Plans for data centre expansion are likely to shift to regions of Europe with more affordable power, resulting in winners and losers across the region, experts have noted.
"The disparity in global energy costs is becoming significantly stark," shared Michael Brown, a global investment strategist at Franklin Templeton, with CNBC.
"If you're allocating funds to energy-demanding ventures, you will opt for locations with the cheapest energy.
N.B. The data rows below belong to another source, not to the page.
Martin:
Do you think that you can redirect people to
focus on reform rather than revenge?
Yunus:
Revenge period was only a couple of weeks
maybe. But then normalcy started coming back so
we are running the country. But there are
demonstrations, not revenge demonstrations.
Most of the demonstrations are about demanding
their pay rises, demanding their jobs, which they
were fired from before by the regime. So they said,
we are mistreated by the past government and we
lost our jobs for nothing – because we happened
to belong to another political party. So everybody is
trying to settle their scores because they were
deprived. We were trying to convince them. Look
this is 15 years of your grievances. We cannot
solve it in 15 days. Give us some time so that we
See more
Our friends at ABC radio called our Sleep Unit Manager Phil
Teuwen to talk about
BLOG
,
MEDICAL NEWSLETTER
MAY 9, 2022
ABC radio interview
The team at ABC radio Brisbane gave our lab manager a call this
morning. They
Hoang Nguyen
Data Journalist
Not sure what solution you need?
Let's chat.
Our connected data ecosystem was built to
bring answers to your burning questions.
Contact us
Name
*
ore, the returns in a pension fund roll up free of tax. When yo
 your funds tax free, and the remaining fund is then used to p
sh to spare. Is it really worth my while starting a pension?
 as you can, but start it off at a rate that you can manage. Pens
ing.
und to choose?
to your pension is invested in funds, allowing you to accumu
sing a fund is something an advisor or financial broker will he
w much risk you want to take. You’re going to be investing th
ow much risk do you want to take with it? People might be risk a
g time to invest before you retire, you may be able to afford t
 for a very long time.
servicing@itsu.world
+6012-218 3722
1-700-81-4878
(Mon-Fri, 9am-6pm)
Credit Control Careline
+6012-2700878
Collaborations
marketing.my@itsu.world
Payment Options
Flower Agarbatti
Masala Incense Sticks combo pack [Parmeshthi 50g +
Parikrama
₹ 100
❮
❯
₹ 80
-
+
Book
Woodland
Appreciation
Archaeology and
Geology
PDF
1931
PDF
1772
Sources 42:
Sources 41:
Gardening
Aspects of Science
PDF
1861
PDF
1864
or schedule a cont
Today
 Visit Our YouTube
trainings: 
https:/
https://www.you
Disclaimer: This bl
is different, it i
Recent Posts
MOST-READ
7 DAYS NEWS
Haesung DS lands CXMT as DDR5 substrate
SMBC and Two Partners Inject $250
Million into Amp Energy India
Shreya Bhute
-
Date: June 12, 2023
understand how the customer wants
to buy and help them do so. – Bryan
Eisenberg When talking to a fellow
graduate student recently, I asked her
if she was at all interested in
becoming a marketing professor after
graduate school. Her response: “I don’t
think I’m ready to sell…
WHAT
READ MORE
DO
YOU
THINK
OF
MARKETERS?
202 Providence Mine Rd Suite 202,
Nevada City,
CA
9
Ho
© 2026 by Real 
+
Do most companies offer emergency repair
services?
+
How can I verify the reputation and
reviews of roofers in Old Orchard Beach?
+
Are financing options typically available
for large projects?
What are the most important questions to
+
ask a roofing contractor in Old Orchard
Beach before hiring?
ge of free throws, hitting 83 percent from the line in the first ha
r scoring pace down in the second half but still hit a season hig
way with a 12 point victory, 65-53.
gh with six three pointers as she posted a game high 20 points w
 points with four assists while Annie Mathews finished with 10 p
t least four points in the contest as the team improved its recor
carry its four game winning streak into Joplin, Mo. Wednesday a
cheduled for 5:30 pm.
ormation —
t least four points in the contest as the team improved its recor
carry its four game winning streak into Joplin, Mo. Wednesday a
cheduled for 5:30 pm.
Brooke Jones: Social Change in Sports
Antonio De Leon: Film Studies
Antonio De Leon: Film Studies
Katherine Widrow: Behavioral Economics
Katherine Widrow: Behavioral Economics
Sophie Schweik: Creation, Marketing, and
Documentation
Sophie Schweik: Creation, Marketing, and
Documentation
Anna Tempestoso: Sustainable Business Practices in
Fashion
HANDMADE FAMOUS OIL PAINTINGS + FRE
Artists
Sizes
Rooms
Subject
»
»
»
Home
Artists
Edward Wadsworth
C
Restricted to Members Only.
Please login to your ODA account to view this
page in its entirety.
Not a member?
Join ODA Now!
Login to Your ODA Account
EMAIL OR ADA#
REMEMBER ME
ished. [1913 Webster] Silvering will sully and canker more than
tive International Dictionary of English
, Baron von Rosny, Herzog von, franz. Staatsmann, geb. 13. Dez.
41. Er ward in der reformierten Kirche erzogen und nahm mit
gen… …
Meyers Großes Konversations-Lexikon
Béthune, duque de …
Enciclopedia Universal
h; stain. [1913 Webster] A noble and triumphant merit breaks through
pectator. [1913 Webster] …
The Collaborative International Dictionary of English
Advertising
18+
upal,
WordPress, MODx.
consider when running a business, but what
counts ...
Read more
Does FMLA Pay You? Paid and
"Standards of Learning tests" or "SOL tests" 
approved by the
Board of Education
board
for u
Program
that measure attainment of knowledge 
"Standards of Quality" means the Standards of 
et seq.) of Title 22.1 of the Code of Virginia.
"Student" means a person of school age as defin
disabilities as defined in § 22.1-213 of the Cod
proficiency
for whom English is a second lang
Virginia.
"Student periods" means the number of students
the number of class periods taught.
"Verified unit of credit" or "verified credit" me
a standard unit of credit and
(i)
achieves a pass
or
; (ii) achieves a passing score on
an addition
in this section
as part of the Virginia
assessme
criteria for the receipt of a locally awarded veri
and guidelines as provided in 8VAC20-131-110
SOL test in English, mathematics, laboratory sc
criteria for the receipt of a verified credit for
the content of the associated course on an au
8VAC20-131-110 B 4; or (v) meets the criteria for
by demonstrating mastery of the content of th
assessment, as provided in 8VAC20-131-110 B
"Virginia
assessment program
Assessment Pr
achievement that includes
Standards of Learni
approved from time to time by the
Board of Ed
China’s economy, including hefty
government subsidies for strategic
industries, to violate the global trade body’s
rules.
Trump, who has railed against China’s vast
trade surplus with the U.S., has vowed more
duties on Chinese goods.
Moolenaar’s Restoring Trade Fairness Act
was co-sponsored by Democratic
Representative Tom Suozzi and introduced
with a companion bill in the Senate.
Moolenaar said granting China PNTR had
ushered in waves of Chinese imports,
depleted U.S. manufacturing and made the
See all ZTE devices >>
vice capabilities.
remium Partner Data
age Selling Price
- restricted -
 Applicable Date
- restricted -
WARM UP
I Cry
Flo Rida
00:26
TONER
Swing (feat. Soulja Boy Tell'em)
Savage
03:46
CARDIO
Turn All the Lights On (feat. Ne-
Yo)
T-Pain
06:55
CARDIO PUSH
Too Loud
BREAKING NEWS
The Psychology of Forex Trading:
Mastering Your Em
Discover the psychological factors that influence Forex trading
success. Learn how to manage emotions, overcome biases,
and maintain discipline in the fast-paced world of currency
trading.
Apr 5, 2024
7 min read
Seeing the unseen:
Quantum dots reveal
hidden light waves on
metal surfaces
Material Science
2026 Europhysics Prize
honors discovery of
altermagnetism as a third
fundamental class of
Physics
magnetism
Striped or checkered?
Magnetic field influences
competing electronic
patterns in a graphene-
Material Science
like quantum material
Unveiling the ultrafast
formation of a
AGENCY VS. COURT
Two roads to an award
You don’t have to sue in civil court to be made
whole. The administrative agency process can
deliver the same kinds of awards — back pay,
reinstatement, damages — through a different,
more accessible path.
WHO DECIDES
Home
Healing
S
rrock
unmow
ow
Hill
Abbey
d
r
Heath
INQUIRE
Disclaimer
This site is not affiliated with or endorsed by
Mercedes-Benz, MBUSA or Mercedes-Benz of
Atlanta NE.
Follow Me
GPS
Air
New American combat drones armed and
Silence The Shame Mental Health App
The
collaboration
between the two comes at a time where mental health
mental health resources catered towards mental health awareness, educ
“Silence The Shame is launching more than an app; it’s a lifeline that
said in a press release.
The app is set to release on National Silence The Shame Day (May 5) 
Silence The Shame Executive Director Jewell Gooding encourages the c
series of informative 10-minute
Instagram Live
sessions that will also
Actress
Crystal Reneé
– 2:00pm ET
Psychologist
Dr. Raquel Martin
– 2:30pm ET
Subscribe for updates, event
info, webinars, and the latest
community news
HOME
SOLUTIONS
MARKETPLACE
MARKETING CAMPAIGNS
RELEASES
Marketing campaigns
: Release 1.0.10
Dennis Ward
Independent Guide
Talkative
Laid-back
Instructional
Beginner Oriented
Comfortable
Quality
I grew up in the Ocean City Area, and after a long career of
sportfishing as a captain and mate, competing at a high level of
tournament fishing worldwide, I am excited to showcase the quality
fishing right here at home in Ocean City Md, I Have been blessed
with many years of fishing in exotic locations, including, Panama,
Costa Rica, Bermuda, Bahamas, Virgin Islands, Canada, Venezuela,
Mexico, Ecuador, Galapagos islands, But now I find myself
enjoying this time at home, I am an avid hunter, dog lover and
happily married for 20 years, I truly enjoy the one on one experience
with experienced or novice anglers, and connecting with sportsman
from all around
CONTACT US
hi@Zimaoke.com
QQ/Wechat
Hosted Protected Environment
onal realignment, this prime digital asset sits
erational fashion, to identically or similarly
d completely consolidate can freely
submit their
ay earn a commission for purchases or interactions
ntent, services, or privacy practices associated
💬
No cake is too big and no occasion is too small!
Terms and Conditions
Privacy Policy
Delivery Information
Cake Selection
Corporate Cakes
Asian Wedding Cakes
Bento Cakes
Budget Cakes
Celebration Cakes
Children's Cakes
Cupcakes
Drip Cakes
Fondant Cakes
If I were building the next $7 billion data centre, it would likely be in the US or China."
"Following the recent Iran crisis, there's renewed enthusiasm for electrifying the economy," Olivier Darmouni, a specialised associate professor at HEC Paris, remarked during a press briefing on Tuesday.
He found that the swift rise of data centres might drive regional electricity prices up by 20-40% in high-demand areas such as Texas and Virginia in the US, or Slough in the UK, and Paris in France.
AI serves as a "wake-up call" to view the energy framework as a vital component of economic sovereignty, he remarked. "Affordable energy, inflation control, competitiveness of European enterprises, and leading the technological race in AI — none of this is feasible without a robust energy framework."
Last year, the energy prices for industries in Europe were on average nearly twice as high as in the US and 50% more compared to China and India, according to the International Energy Agency.
Data centres now account for 2% of global electricity consumption, up from 1.7% in 2024, as per a report released by the International Data Center Authority (IDCA) on Wednesday.
IDCA's analysis showed that community and political pushback against data centres commonly intensifies once they surpass 5% of a country's electricity use — marking a crucial tipping point.
The US is approaching the 6% mark, the UK is at 5.8%, and Singapore stands at 19.5%, the report indicates.
Chris Seiple, vice chairman of Wood Mackenzie’s power and renewables division, mentioned to CNBC three reasons why Europe lags in data centre progression: "First is the cost of energy, second is the geographical position of companies setting up data centres, and third is the speed to market – the duration required to construct the infrastructure and establish connectivity."
"These make data centre development in Europe somewhat more challenging," he added.
Europe has a strategy to enhance its computing power and increase data centre development, but Darmouni pointed out that the region faces a genuine challenge in determining its commitment to leading the AI technology frontier.
"Having numerous data centres is essential if we aim to compete with the U.S. The current disparity is significant, and matching the U.S. requires substantial investments," he highlighted.